China Imprisons Five for $166M USDT Money Laundering Operation



Iris Coleman
Oct 29, 2025 20:31

A Beijing court has sentenced five individuals for laundering $166 million using USDT, marking a significant crackdown on crypto-related financial crimes in China.

In a significant move against crypto-related financial crimes, a Beijing court has sentenced five individuals to prison for their involvement in a $166 million money laundering operation using USDT stablecoins. The case underscores China’s increasing efforts to clamp down on illegal financial activities facilitated by digital currencies, according to CryptoNews.

Details of the Operation

The convicted individuals orchestrated a sophisticated scheme that converted client funds into USDT to facilitate illegal cross-border transfers. Between January and August 2023, they processed 1.182 billion yuan ($166 million) through various accounts. The Beijing Municipal People’s Procuratorate revealed that the operation used virtual currency as a “bridge” for illegal foreign exchange trading.

Lin Jia led the group, collaborating with others to channel client funds through multiple bank accounts. They converted yuan payments into USDT using Tether trading platform accounts, enabling cross-border transfers while profiting from each transaction. The operation’s complexity and scale made it one of China’s most significant prosecutions of crypto-enabled financial crime.

Advanced Forensic Techniques

Chinese authorities employed advanced forensic methods to trace the crypto money trail, combining financial data analysis with blockchain transaction tracing. By correlating traditional bank account activities with virtual currency transactions, investigators identified suspicious patterns that contradicted the defendants’ claims of legitimate crypto speculation.

The prosecution’s approach involved remote examination of data from overseas platforms, ensuring legal compliance while building a robust case. This comprehensive strategy addressed the challenges of evidence collection in cross-border economic crimes.
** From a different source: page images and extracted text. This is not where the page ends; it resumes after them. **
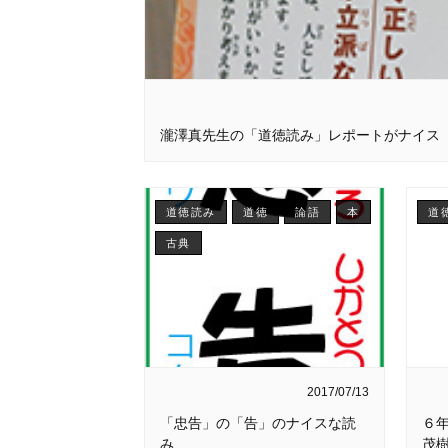
瀧澤真先生の「道徳読み」レポートがナイス
道徳読み
道徳
論語
本
道
古典
2017/07/13
「忠告」の「告」のナイスな読
６
み
茂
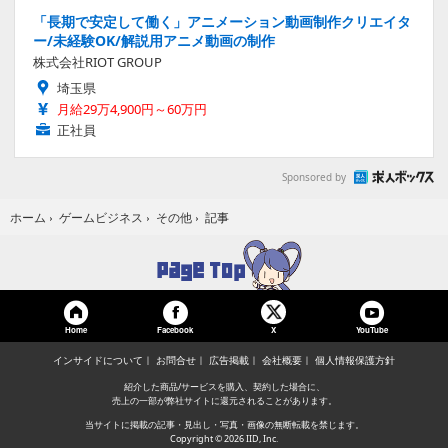
「長期で安定して働く」アニメーション動画制作クリエイタ
ー/未経験OK/解説用アニメ動画の制作
株式会社RIOT GROUP
埼玉県
月給29万4,900円～60万円
正社員
Sponsored by
記事
ホーム
›
ゲームビジネス
›
その他
›
Home
Facebook
YouTube
X
インサイドについて
お問合せ
広告掲載
会社概要
個人情報保護方針
紹介した商品/サービスを購入、契約した場合に、
売上の一部が弊社サイトに還元されることがあります。
当サイトに掲載の記事・見出し・写真・画像の無断転載を禁じます。
Copyright © 2026 IID, Inc.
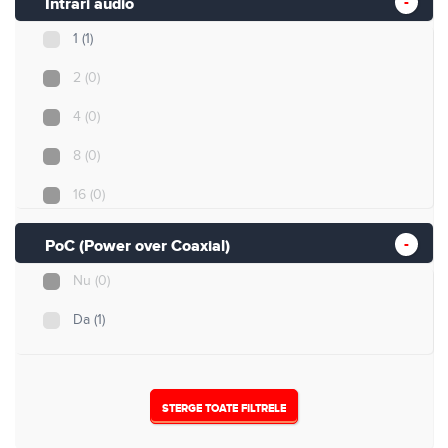
Intrari audio
1
(1)
2
(0)
4
(0)
8
(0)
16
(0)
32
(0)
PoC (Power over Coaxial)
Nu
(0)
Da
(1)
STERGE TOATE FILTRELE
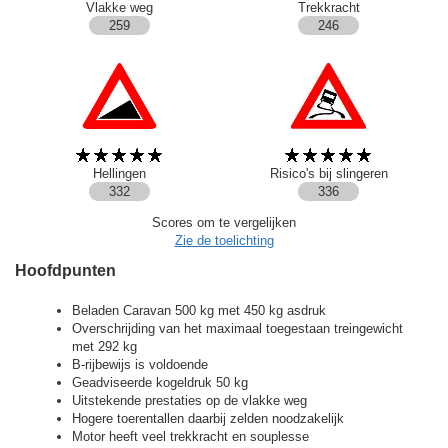
Vlakke weg
Trekkracht
259
246
Hellingen
Risico's bij slingeren
332
336
Scores om te vergelijken
Zie de toelichting
Hoofdpunten
Beladen Caravan 500 kg met 450 kg asdruk
Overschrijding van het maximaal toegestaan treingewicht
met 292 kg
B-rijbewijs is voldoende
Geadviseerde kogeldruk 50 kg
Uitstekende prestaties op de vlakke weg
Hogere toerentallen daarbij zelden noodzakelijk
Motor heeft veel trekkracht en souplesse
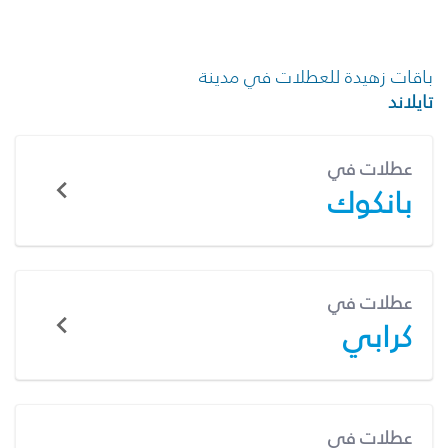
باقات زهيدة للعطلات في مدينة
تايلاند
عطلات في
بانكوك
عطلات في
كرابي
عطلات في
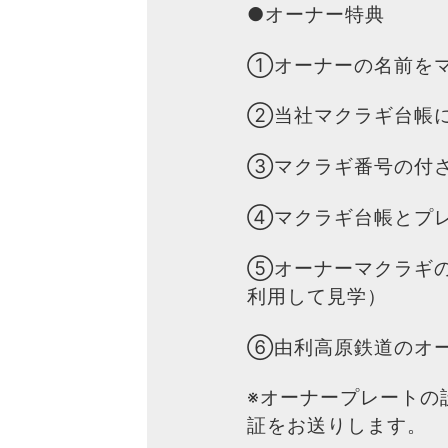
●オーナー特典
①オーナーの名前を
②当社マクラギ台帳
③マクラギ番号の付
④マクラギ台帳とプ
⑤オーナーマクラギ
利用して見学）
⑥由利高原鉄道のオ
※オーナープレートの
証をお送りします。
Regulatory Implications and Responses

The case was highlighted at the 2025 Financial Street Forum, where officials warned of the threats posed by stablecoins to global financial stability. Pan Gongsheng, governor of the People’s Bank of China, emphasized the risks of stablecoins in amplifying vulnerabilities in the financial system and reiterated China’s zero-tolerance policy towards private digital currencies.

This crackdown coincides with China’s broader regulatory measures against stablecoins, including orders for tech giants like Ant Group and JD.com to halt their stablecoin issuance plans in Hong Kong. The Chinese government has also directed brokerages to cease promoting stablecoins, citing fraud and speculative risks.

These developments reflect China’s firm stance on maintaining control over currency issuance and its cautious approach to the adoption of digital financial assets. With stablecoin markets reaching significant capitalizations globally, China’s regulatory actions are poised to influence the international digital currency landscape.